Text passage:

Fun facts about my grandfather, Sherwood Mortley Pinkerton, Jr.
(Source: a newly discovered journal written by my mother.)
He was happily married and came home for lunch everyday, and so did the daughters from school.
He had a photographic memory and called all of his employees by their first names, 400 at one time.
He maintained a quarter-acre terraced garden with rock garden, arbor with sweet peas, and goldfish pool, formal rose garden with shaped boxwood hedges around each bed and a privet hedge around the outside of garden, with hibiscus in front of sunroom and stone bench on other side – 400 roses including rose garden and upper-terrace plantings. He crossed day-lilies and developed one that he named Helen, after my grandmother.
His grandfather, after the Civil War, had a grocery store and he got the idea of making chewing tobacco using clippings from a nearby cigar store. He began the Pinkerton Tobacco Company (and not Abner. Abner was one of the brothers involved in the grocery store, only.)

Given information:

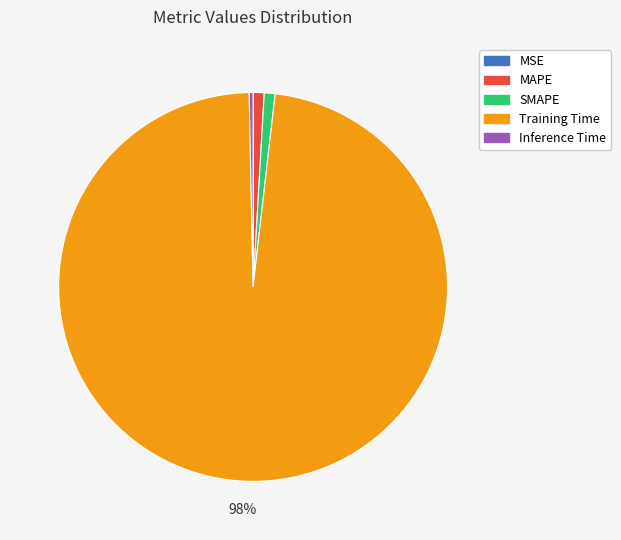

Is it true that MAPE is 1% of the pie?

True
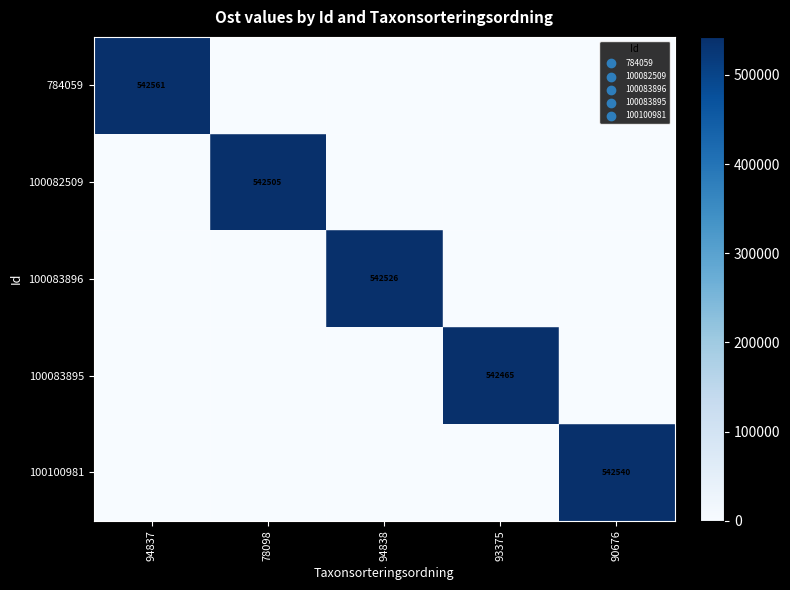

The value of 100100981 at 93375 is 291899.4. True or false?

False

Required work:
1. Could you give the grandfather fun facts again, starting at "(Source: a newly" and ending at "daughters from school.", substituting "dinner" for "lunch"?
2. Would you resume the fun facts about the grandfather from where they stop?

Responses to the tasks:
1.
(Source: a newly discovered journal written by my mother.)
He was happily married and came home for dinner everyday, and so did the daughters from school.

2.
Kellogg’s “Pep” was a cereal in the 1930’s and 40’s, and Sherwood had chewing tobacco named Pep, so the Kellogg’s people wrote him and asked him to drop his Pep name from his tobacco. So he looked up the patent records and discovered that his patent preceded the Kellogg’s one, so he wrote them and told them to drop it.
Invented a humidor that could keep tobacco fresh — didn’t go.
Invented a rose food called Treet and sold it for 20 years.
His daughter Julia at age 11 wanted to do something naughty so she acquired a pack of Kool cigarettes, tried one and left the pack on windowsill between the house and the porch. When Sherwood looked out to check the thermometer on the porch, he noticed the Kools and asked, “Whose cigarettes are these?” Julia answered, “They’re mine, Daddy.” “Well don’t leave them on a windowsill where they will dry out.” She quit smoking them after this because her escapade did not make the impression she expected.
Sherwood ran the company as Vice President by himself when his Uncle Orr Bovard was President because he spent every winter in Florida.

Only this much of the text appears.